Ars Technica does a deep dive into the real truth behind Apple’s switch from IBM to Intel.
Focusing on how Apple has shot itself in the foot in regards to it’s relationship with IBM, and what Intel stands to gain in the iPod arena, it covers some things I hadn’t thought of until now.
One of the major factors in the switch was something that’s often been discussed here at Ars and elsewhere: Apple’s mercurial and high-handed relationship with its chip suppliers.
And the iPod:
For the real reason behind the switch, you have to look to the fact that it’s the iPod and iTMS—not the Mac—that are now driving Apple’s revenues and stock price. As I stated in my previous article on the switch, Apple is more concerned with scoring Intel’s famous volume discounts on the Pentium (with its attendant feature-rich chipsets) and XScale lines than it is about the performance, or even the performance per Watt, of the Mac.

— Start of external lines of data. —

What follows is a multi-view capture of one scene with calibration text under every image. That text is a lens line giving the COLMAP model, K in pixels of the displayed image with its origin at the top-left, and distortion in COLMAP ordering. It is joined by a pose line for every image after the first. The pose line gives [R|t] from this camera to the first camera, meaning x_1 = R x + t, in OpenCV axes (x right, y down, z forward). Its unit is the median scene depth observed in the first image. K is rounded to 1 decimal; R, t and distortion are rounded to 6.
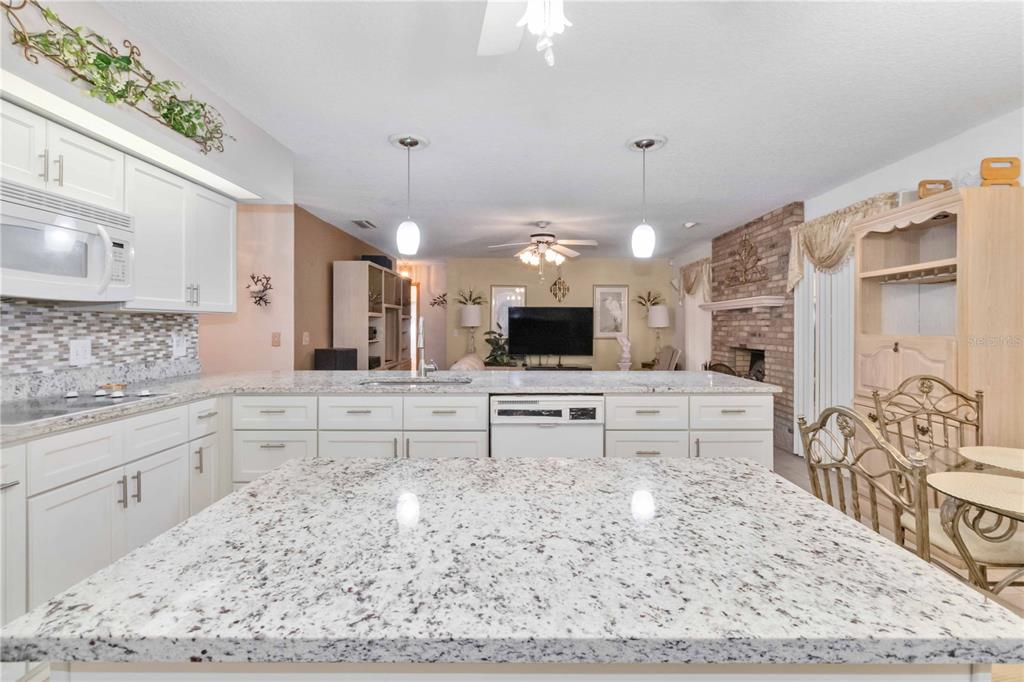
lens RADIAL K [[482.9, 0, 519.1], [0, 482.9, 326.1], [0, 0, 1]] dist [0.003469, -0.000199]
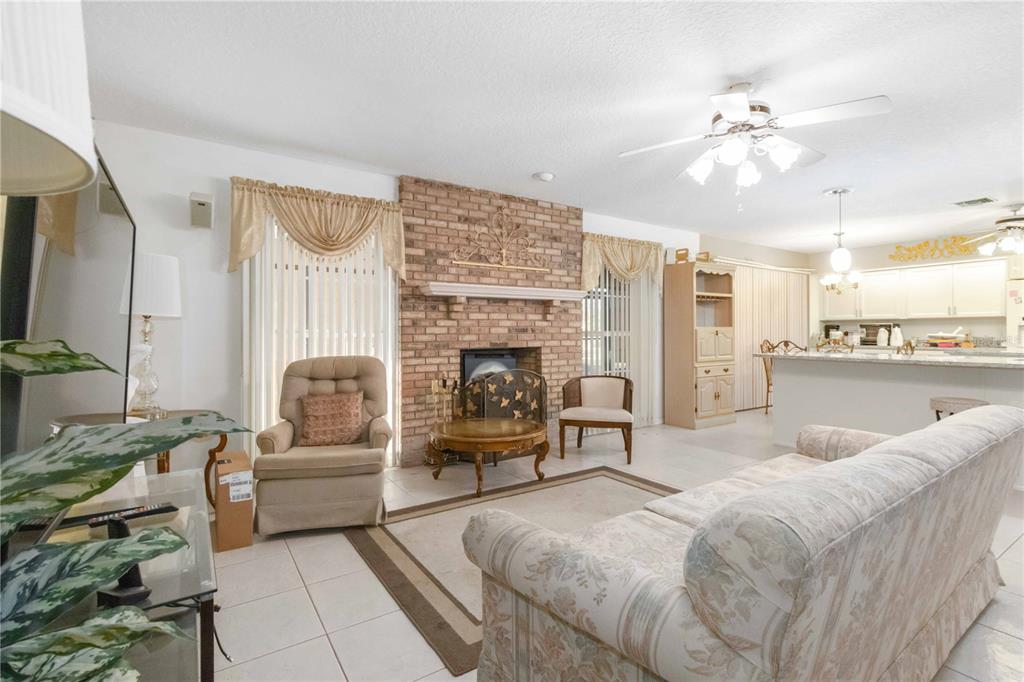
lens RADIAL K [[482.9, 0, 522.0], [0, 482.9, 335.0], [0, 0, 1]] dist [0.003469, -0.000199]
pose [[-0.565292, -0.003987, 0.824882, -0.397767], [0.001608, 0.999981, 0.005935, 0.036451], [-0.824890, 0.004681, -0.565274, 2.634768]]
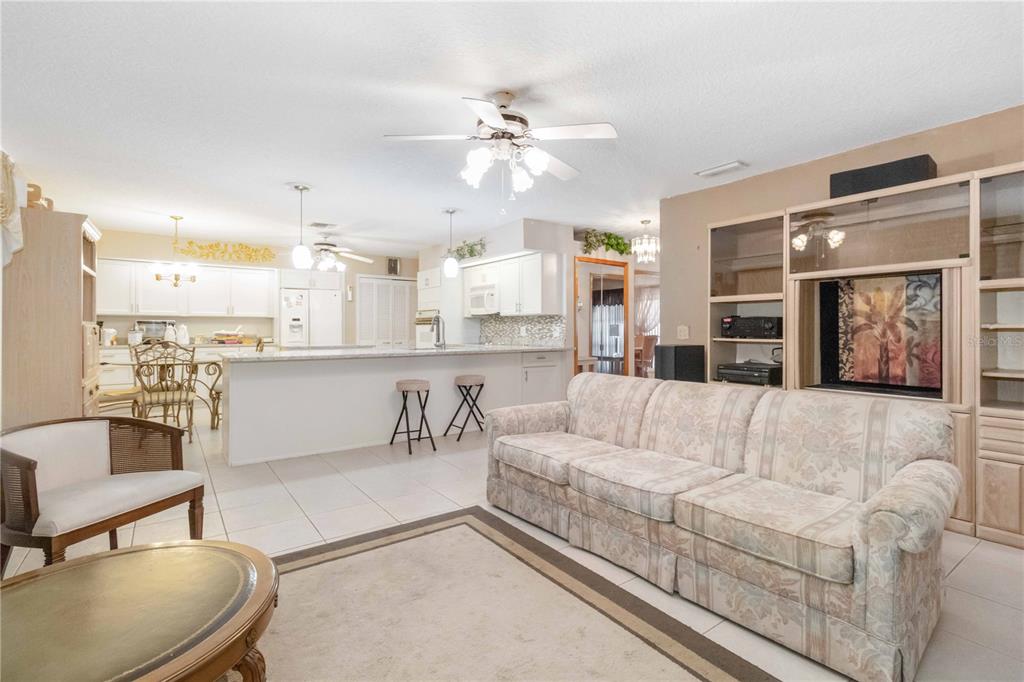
lens RADIAL K [[482.9, 0, 523.0], [0, 482.9, 329.5], [0, 0, 1]] dist [0.003469, -0.000199]
pose [[-0.805101, -0.001299, -0.593136, 0.583890], [-0.002111, 0.999998, 0.000675, 0.033094], [0.593134, 0.001796, -0.805102, 2.572263]]
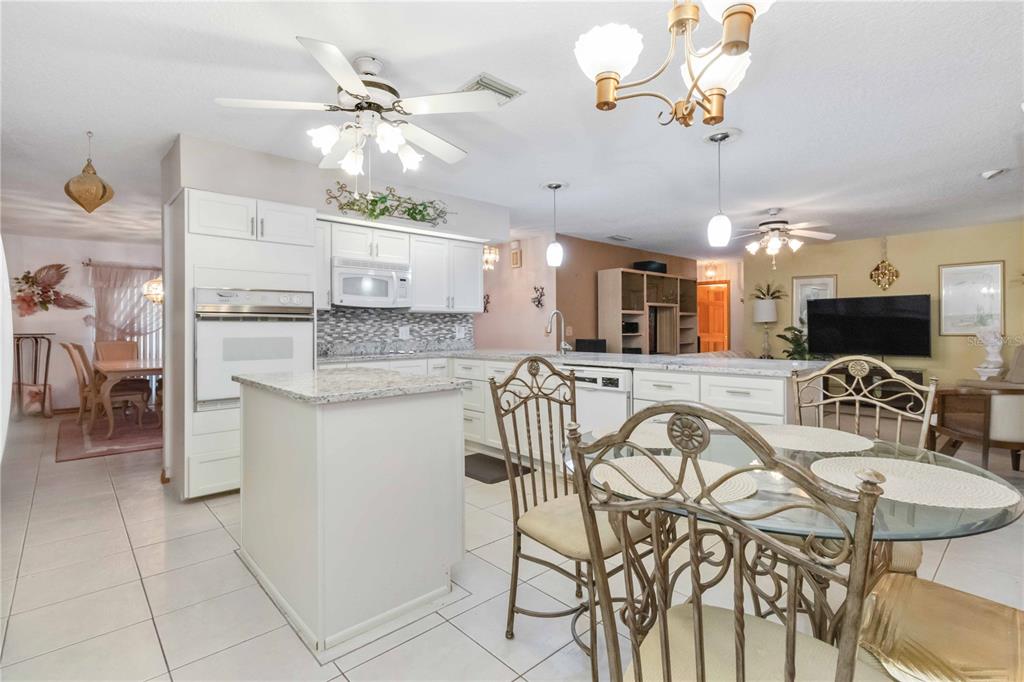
lens RADIAL K [[482.9, 0, 518.3], [0, 482.9, 327.7], [0, 0, 1]] dist [0.003469, -0.000199]
pose [[0.679001, -0.007652, -0.734098, 0.739392], [0.006689, 0.999969, -0.004236, 0.034525], [0.734107, -0.002034, 0.679031, -0.028145]]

It’s critical to understanding the switch that you not underestimate the importance of Intel’s XScale to Apple’s decision to leave IBM. The current iPods use an ARM chip from Texas Instruments, but we can expect to see Intel inside future versions of the iPod line. So because Apple is going to become an all-Intel shop like Dell, with Intel providing the processors that power both the Mac and the iPod, Apple will get the same kinds of steep volume discounts across its entire product line that keep Dell from even glancing AMD’s way.